Ice baths or swims in the freezing ocean, also known as “cold water immersion”, are an immensely popular way to recover from exercise. They’re used by athletes of all abilities worldwide after many different types of training.
Ice baths are used to reduce symptoms of muscle soreness, and maintain the results gained from training sessions in strength and endurance. However, a recent study found these effects could be little more than placebo. What does the rest of the evidence say?
For both reducing muscle soreness and maintaining results from strength and endurance training, there is evidence ice baths have positive results in the short term.
Cold water immersion is reported to be most effective when used in a temperature range of 11-15°C, and for a duration of 11-15 minutes.
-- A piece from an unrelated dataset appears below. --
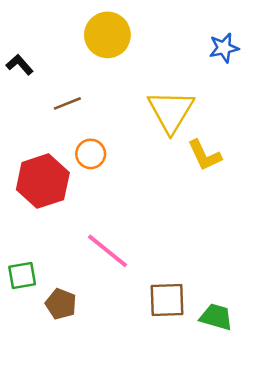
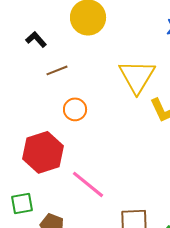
black L-shape: (20, 65) -> (36, 39), moved
red hexagon: (43, 181) -> (43, 152), moved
Despite this, a lack of consistency between experiments makes it difficult to develop evidence-based guidelines.
Regardless of the type of cold water immersion used, a growing dichotomy of evidence exists relating to the use of cold water immersion for recovery after exercise, and to promote lasting effects from strength and endurance exercise.
Somewhat surprisingly, after strength exercise, cold water immersion may in fact hinder the benefits of exercise.
Recently, and for the first time, my colleagues and I comprehensively examined the short- and long-term effects of using cold water immersion after strength exercise.
We found large reductions and/or blunting of the desired results from strength training such as increasing strength and muscle mass, and cellular improvements within the muscle. This was most likely a result of the cold water negatively interfering with the natural protein and cellular responses that happen in the muscle after each strength session.
An accumulation of these negative responses will have an effect on strength and muscle mass. These findings greatly expand on a couple of previous investigations that started to reveal this detrimental effect – on muscle strength and how blood vessels positively adapt to change.
Emerging evidence shows that cold water immersion positively impacts the “powerhouses” of the muscle – the mitochondria. These generate the energy our cells need to function properly. Mitochondria change significantly after endurance exercise. Therefore, combining endurance exercise with cold water immersion may have double the effect.
This may be a result of cold water immersion increasing the short-term activity of a gene called PGC-1a. This gene is referred to as the “master regulator” of changes in the mitochondria.
After it is activated by interacting with other important proteins, this gene initiates mitochondrial changes, such as increasing their size, activity, and/or the proteins within the mitochondria that allow them to function properly. Regularly increasing the activity of this gene with cold water immersion could lead to enhancing the results of endurance exercise.
While training or undertaking competitive events like triathlons, performing (and recovering) optimally is critical. In these instances, evidence suggests cold water immersion is a viable recovery therapy, even when the exercise bout requires a combination of strength and endurance.
For example, cold is known to reduce nerve conduction velocity, the conduction of signals along nerves. This is a physiological mechanism that reduces pain. This may account for the subsequent reductions in symptoms of muscle soreness, and increased perceptions of wellbeing.
Cold water immersion is also known to help restore heart rate variability, the variation in the millisecond time periods between successive heart beats. This is another marker associated with recovery and well-being.
So, cold water immersion following strength exercise should be undertaken with caution or avoided. Its use following one-off circumstances like big sports events or endurance exercise is recommended, and may even provide additional benefits for subsequent endurance exercise performance.